--- RECORDS FOR THE TASK ---

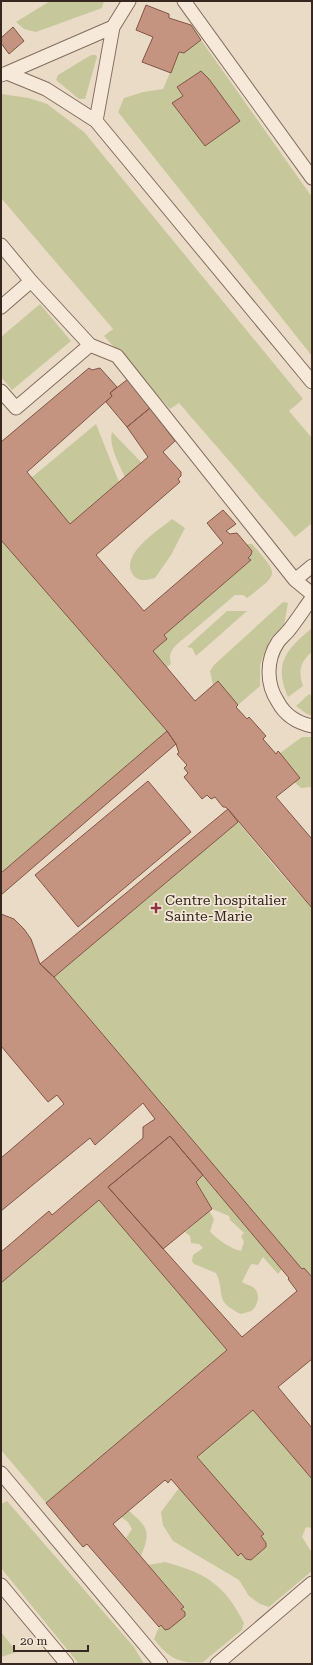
<svg xmlns="http://www.w3.org/2000/svg" width="313" height="1665" font-family="'Roboto Serif',serif">
  <rect width="100%" height="100%" fill="#eadbc7"/>
  <!-- green -->
  <path fill="#c7c79c" d="M50 1H104L102 8 36 32 24 29 16 22Z
    M201 40 312 197V356L118 112 124 98 143 92 163 89 179 52 184 53Z
    M91 55H96L97 57 85 99H79L56 80 58 75Z
    M1 94 29 98 47 104 84 132 303 399 289 411 312 438V523L295 537 179 403 170 409 104 336 113 329 1 198Z
    M40 304 71 341 12 390 1 377V337Z
    M96 424 119 482 70 524 31 478Z
    M112 432 142 463 125 478C120 465 108 446 112 432Z
    M172 519 185 528 171 555 155 578C147 580 140 582 134 576 117 556 159 530 172 519Z
    M1 540 167 731 1 873Z
    M246 544H252C279 575 280 573 247 598L243 595H235L175 646C170 652 169 656 171 664L167 667 153 651 167 639 164 635 250 561 248 558 251 555 252 551Z
    M283 602 288 603 284 625 271 638 264 653 260 666V686L238 705 218 681 213 685 210 671 214 665Z
    M227 611H247L196 656 192 648 187 647Z
    M312 628V652C300 661 298 672 303 686L288 697C273 663 287 649 312 628Z
    M309 694 312 696V716L307 714 296 706Z
    M302 737H312L311 787 301 788 294 782 300 778 280 753Z
    M238 822 276 868 312 908V1277L304 1268 302 1269 54 977Z
    M203 1175 282 1269 278 1274 263 1257 258 1265 252 1264 250 1266 242 1282C246 1285 251 1285 254 1288 261 1293 258 1307 251 1311 248 1312 244 1313 241 1314 213 1301 226 1294 216 1273L194 1264 192 1261 193 1255 203 1248 199 1244 191 1243 190 1236 185 1232 209 1211 214 1219 210 1232C219 1240 229 1248 241 1251L244 1242 241 1236 244 1233 230 1220 229 1216 212 1209 196 1182Z
    M99 1200 227 1350 46 1503 1 1450V1283Z
    M253 1410 312 1479V1528L306 1527 302 1537 312 1553V1571L269 1607 260 1604 249 1596 239 1580 173 1541 163 1525 161 1512 179 1488 238 1555 241 1553 246 1559 251 1560 266 1547V1543L261 1536 263 1534 197 1457Z
    M7 1501 134 1647 144 1664H79L1 1568V1504Z
    M129 1511C148 1527 151 1532 141 1556L126 1538 132 1529 128 1522 121 1517Z
    M165 1562C206 1573 225 1585 244 1623L242 1630 203 1662C180 1665 167 1657 154 1639L159 1627 185 1612 181 1609 184 1606 148 1565Z
    M1 1632 17 1652 1 1657Z"/>
  <!-- building -->
  <path fill="#c59480" stroke="#815546" fill-rule="evenodd" d="M146 5 169 14V18L191 25 201 40 184 53 179 52 171 73 142 62 153 37 136 30Z
    M13 27 24 41 9 54 1 43V38Z
    M201 71 209 79 240 121 205 146 172 103 183 96 177 87Z
    M89 368 92 370 100 368 117 387 110 393 112 396 27 472 70 524 148 457 127 427 150 408 175 441 163 452 181 472V476L178 479 180 482 96 555 144 611 223 543 207 523 223 510 236 524 226 531 230 534 237 533 252 551 251 555 248 558 251 560 164 635 167 639 153 651 195 701 218 681 238 705 236 707 247 719 249 717 266 736 263 739 276 754 278 751 280 753 300 778 276 797 312 839V908L228 809 225 807H223L215 797 211 799 207 795 202 799 184 777 188 773 184 768 187 765 177 754 179 753 176 744 167 731 1 540V442Z
    M128 379 150 408 127 427 106 402 112 396 110 393Z
    M167 731 176 744 1 895V873Z
    M148 781 191 832 78 927 35 875Z
    M228 809 238 822 61 971 54 977 40 964Z
    M1 914 14 919 24 929 31 939 40 964 54 977 302 1269 304 1268 312 1277V1359L278 1387 312 1428V1479L253 1410 197 1457 264 1534 261 1536 266 1543V1547L251 1560 246 1559 241 1553 238 1556 171 1479 168 1483 165 1480 113 1524 184 1607 181 1609 185 1612V1616L169 1629 165 1630 161 1625 159 1627 87 1544 83 1547 46 1503 227 1350 99 1200 1 1283V1252L49 1211 52 1215 143 1138V1127L155 1119 143 1103 95 1145 90 1138 1 1211V1158L64 1104 57 1095 48 1102 1 1046ZM170 1136 289 1278 288 1279 297 1291 242 1337 108 1187Z
    M170 1136 203 1175 196 1182 212 1209 163 1249 108 1187Z"/>
  <g fill="none" stroke-linecap="round" stroke-linejoin="round">
    <!-- service casing -->
    <g stroke="#846d5e" stroke-width="15">
      <path id="service" d="M184 1 312 178
        M7 73 113 27 129 1
        M1 75 7 73 46 89 96 121 312 382
        M96 121 113 27
        M1 245 31 281 90 345 16 408 1 391
        M1 307 31 281
        M90 345 117 356 295 580 312 566
        M295 580 312 594
        M312 598C304 609 297 620 289 630 286 634 281 638 278 642 266 660 266 684 278 702 285 715 298 723 312 726
        M1 1473 161 1664
        M1 1585 67 1664
        M217 1664 312 1583"/>
    </g>
    <!-- service -->
    <use href="#service" stroke="#f6e9d9" stroke-width="13"/>
  </g>
  <!-- markers -->
  <path fill="#8e3440" stroke="#f2e6d6" stroke-width="1.5" d="M154 902h4v4h4v4h-4v4h-4v-4h-4v-4h4z"/>
  <g text-anchor="middle" dominant-baseline="central" stroke-width="3.5" stroke-linejoin="round" paint-order="stroke">
    <!-- poi labels -->
    <g font-size="14" fill="#362820" stroke="#f2e6d6" text-anchor="start">
      <text x="165" y="900">Centre hospitalier<tspan x="165" dy="16">Sainte-Marie</tspan></text>
    </g>
  </g>
  <!-- border -->
  <rect width="313" height="1665" fill="none" stroke="#362820" stroke-width="4"/>
  <!-- scale -->
  <path d="M14 1645v6h74v-6" fill="none" stroke="#362820" stroke-width="2"/>
  <text x="20" y="1645" font-size="12" fill="#362820" stroke="#f2e6d6" stroke-width="3" paint-order="stroke">20 m</text>
</svg>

---

● TASK GOAL:
Go through the listing, find each line with the word "size", and copy it.

● RESPONSE AREA:
    <g font-size="14" fill="#362820" stroke="#f2e6d6" text-anchor="start">
  <text x="20" y="1645" font-size="12" fill="#362820" stroke="#f2e6d6" stroke-width="3" paint-order="stroke">20 m</text>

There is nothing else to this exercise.